"""

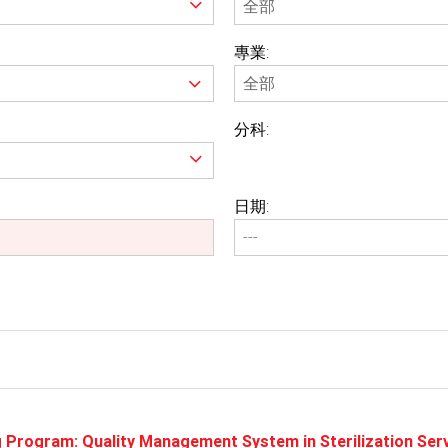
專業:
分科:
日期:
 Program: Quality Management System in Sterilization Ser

"""
"""

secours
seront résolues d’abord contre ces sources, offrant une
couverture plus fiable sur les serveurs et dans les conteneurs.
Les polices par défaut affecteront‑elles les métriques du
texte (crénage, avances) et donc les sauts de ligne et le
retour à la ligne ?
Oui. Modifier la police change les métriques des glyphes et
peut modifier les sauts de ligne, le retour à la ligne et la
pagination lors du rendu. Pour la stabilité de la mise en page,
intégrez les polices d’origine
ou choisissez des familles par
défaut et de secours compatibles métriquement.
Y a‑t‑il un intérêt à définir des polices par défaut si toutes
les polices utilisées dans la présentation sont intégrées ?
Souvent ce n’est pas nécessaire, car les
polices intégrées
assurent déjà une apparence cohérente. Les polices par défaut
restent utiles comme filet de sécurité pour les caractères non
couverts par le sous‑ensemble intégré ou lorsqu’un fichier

"""

Your task: Determine how many lines of the listing above contain the word "secours", and state only that number.

Task output: 2